The presence of contaminants in the sludge or biosolids arising from industrial discharges is a more challenging problem and may be the deciding factor in determining the choice of a utilisation disposal option. Put simply, many industries have habitually used the sewer system as a convenient and low-cost way to discharge hazardous wastes. These contaminants accumulate in the biomass and sludge, and can render the material unfit for any beneficial use. The most common options used for disposal of this contaminated material are landfill or incineration, the cost of which is usually borne by the municipality rather than the hazardous waste generator. Biosolids utilisation is a good, environmentally sustainable option when the wastewater is from municipal sources only, or when a fully enforced industrial pre-treatment and discharge control system is in place. The decision to select an environmentally sustainable approach to biosolids management can be used very effectively to review and correct polluting practices up-stream that should not be taking place.

The final concern is the water content of the product. Primary and secondary sludge generally contain no more than four percent solids, and the storage and transportation costs of this semi-liquid material limit the application to nearby farmland. Processes to remove water from solids, therefore, are common in biosolids production. The simplest method for removing water is gravity thickening, which involves concentration by simple sedimentation. Allowing sufficient time for solids to settle in tanks can increase suspended solids concentration to five or six percent. Thickening can also include flotation processes, gravity drainage belts, perforated rotating drums, and centrifuges. Nothing is added to biosolids during the gravity thickening processes.

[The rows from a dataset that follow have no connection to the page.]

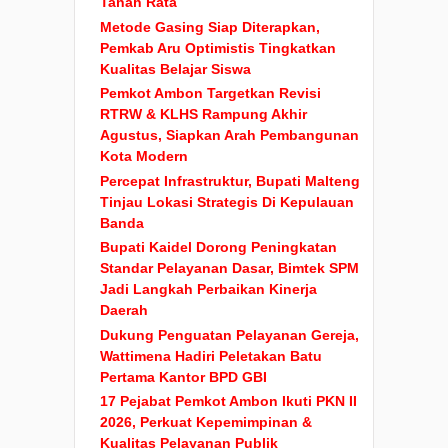
Tanah Rata
Metode Gasing Siap Diterapkan,
Pemkab Aru Optimistis Tingkatkan
Kualitas Belajar Siswa
Pemkot Ambon Targetkan Revisi
RTRW & KLHS Rampung Akhir
Agustus, Siapkan Arah Pembangunan
Kota Modern
Percepat Infrastruktur, Bupati Malteng
Tinjau Lokasi Strategis Di Kepulauan
Banda
Bupati Kaidel Dorong Peningkatan
Standar Pelayanan Dasar, Bimtek SPM
Jadi Langkah Perbaikan Kinerja
Daerah
Dukung Penguatan Pelayanan Gereja,
Wattimena Hadiri Peletakan Batu
Pertama Kantor BPD GBI
17 Pejabat Pemkot Ambon Ikuti PKN II
2026, Perkuat Kepemimpinan &
Kualitas Pelayanan Publik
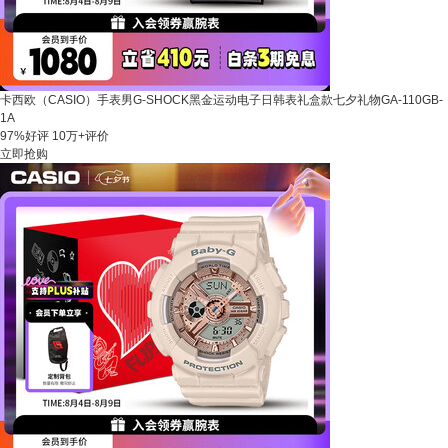
卡西欧（CASIO）手表男G-SHOCK黑金运动电子日韩表礼盒款七夕礼物GA-110GB-
1A
97%好评
10万+评价
立即抢购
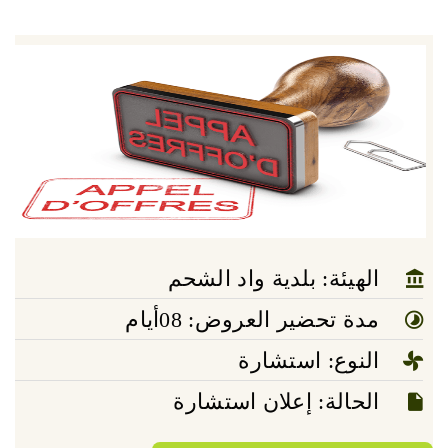
الهيئة: بلدية واد الشحم
مدة تحضير العروض: 08أيام
النوع: استشارة
الحالة: إعلان استشارة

Dewatering is another standard method of water removal in biosolids production. Simple dewatering involves containment of wastewater solids in drying beds or lagoons, where gravity, drainage, and evaporation remove moisture. More often, dewatering involves mechanical equipment such as filter presses, vacuum filters, and centrifuges. Mechanically dewatered solids typically contain between 20% and 45% solids. Finally, drying processes can be used to remove even larger volumes of water from biosolids. Thermal drying with direct or indirect dryers followed by pelletisation can remove virtually all water and stabilise biosolids to the point of full compliance with any regulatory requirement. This method is used where there is a viable commercial market for the pelletised product.